Earlier this year, one of my Carolina wrongful death law firm colleagues highlighted the alarming, and growing, number of fatal wrong-way collisions on the interstates through and around Charlotte. Sadly, the early morning hours of March 25, 2018, saw two more names added to the list of drivers killed in head-on collisions on I-85 and I-485.



The NC State Highway Patrol received reports of a black Hummer going the wrong on the Inner Loop near Exit 19 to Oakdale Road at 3:13 am. Just before troopers could arrive to stop the wrong-way driver, he collided with a pickup truck. Both the at-fault 42-year-old male driver and the 22-year-old woman driving the pickup died at the scene.

Investigators could not immediately determine where or why the man behind the wheel of the Hummer entered I-485 going in the wrong direction. Our own experiences helping families of individuals who got killed by wrong-way drivers leads us to suspect that a mix of confusion and intoxication played a role in leading the driver who caused this most-recent fatal head-on in Charlotte to use an off ramp as an on ramp.

Research by the National Transportation Safety Board cited elsewhere on our website showed the following:


  • The most common type of wrong way driving [WWD] was a vehicle entering an exit ramp. … This could be caused by the driver being unfamiliar with the area he or she is driving in or the exit had signage which was not clear;
  • The majority of WWD accidents occur in the lane which is closest to the road’s median;
  • There is a higher probability of a WWD accident occurring at night compared to the daylight hours. Almost 80 percent of these crashes happen between the hours of 6 p.m. and 6 a.m. Some of the possible reasons cited were lack of visibility, drowsy drivers, and drivers who were under the influence of alcohol or drugs; and
  • More WWD crashes occur on the weekends than during the week.

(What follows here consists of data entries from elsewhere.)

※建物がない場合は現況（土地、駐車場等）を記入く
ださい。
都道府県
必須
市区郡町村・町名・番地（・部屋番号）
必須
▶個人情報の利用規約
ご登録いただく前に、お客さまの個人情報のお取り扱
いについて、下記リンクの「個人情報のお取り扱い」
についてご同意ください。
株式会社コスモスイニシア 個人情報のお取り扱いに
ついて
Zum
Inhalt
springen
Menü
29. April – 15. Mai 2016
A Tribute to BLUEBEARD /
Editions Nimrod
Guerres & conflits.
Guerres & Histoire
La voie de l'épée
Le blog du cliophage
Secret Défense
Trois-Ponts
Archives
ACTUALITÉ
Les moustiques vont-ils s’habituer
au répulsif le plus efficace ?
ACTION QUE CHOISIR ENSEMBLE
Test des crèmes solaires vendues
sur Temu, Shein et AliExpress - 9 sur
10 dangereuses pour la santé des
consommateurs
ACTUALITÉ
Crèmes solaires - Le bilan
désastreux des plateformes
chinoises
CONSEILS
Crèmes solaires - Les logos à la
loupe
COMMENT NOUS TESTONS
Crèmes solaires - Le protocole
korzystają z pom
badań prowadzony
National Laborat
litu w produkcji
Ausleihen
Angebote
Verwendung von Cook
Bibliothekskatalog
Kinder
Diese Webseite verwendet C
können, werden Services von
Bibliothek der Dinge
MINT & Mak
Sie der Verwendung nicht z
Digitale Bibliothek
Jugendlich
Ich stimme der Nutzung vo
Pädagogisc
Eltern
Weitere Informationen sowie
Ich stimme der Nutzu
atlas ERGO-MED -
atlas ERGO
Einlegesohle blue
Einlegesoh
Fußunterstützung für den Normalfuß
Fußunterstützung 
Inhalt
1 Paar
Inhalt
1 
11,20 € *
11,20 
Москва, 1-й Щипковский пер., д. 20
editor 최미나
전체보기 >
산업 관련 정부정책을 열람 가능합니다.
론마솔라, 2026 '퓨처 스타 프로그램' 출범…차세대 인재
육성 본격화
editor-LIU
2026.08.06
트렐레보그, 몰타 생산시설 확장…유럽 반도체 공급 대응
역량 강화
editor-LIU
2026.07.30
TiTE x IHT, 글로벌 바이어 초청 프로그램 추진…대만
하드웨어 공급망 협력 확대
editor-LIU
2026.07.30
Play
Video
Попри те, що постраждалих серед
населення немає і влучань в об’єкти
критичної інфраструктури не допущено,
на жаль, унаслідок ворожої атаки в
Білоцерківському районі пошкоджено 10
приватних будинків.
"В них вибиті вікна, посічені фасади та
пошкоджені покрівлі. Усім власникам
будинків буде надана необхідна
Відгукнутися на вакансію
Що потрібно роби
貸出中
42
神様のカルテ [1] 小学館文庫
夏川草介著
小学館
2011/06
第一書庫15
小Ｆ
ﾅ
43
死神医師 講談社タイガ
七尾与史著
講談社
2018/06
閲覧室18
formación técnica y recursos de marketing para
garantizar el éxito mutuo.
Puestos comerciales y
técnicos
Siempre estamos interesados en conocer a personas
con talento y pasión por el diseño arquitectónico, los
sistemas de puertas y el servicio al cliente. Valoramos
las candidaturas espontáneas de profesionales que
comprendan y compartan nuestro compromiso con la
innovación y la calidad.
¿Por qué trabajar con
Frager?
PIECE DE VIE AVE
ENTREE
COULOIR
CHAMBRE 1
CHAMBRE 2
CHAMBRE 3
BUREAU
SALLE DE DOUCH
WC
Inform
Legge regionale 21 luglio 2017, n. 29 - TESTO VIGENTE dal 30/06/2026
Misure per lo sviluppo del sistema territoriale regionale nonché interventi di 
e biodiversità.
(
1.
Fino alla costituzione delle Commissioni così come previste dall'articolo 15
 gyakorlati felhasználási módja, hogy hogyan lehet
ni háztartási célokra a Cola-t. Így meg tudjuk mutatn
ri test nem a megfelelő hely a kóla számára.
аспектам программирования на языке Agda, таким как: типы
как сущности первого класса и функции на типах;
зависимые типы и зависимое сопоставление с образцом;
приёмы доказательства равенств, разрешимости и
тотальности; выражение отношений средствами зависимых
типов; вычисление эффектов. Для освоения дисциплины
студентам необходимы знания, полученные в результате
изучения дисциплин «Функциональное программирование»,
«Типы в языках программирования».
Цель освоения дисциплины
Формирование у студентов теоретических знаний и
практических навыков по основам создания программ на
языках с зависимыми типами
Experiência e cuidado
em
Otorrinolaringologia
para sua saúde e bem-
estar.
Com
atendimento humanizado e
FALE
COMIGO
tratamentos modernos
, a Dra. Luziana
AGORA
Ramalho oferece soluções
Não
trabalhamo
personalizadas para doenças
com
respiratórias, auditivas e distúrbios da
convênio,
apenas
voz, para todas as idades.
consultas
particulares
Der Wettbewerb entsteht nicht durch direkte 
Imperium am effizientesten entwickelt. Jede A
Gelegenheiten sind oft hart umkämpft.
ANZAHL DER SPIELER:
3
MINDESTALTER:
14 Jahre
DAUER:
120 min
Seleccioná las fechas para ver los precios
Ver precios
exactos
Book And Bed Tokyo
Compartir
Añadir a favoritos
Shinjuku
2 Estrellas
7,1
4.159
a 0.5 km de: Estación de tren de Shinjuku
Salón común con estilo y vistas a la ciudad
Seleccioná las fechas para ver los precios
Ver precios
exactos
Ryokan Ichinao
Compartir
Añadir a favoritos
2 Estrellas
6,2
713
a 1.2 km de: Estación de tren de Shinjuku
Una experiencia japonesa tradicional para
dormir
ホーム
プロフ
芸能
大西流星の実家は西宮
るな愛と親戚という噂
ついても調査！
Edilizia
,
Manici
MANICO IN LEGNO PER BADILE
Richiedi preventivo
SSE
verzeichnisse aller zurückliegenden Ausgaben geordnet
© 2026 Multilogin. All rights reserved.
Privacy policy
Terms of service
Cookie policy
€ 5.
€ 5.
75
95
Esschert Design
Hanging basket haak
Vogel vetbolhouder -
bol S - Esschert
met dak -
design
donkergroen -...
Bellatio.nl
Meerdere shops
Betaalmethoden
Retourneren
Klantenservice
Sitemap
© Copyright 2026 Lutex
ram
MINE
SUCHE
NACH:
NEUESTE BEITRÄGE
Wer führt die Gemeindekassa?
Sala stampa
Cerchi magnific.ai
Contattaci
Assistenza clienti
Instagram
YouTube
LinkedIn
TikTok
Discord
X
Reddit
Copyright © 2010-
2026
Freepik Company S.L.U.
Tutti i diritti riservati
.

The deadly crash on the Inner Loop near Oakdale Road shares all the other listed characteristics of a “typical” head-on collision caused by a wrong-way driver. It would be tragic, but not surprising, to learn that drunk or drugged driving claimed two more victims.

It is worth noting, however, that WWD can have many causes. During 2016, the North Carolina Division of Motor Vehicles recorded 2,770 traffic fatalities and 167,400 crash-related injuries. The wrecks were attributed to causes such as alcohol use, drug use, disregarded road markings, disregarded traffic signs other than stop and yield signs, inattention, use of improper lane, and operated vehicle in erratic, reckless, careless, negligent or aggressive manner. Any of those may have factored into causing the head-on collision on I-485.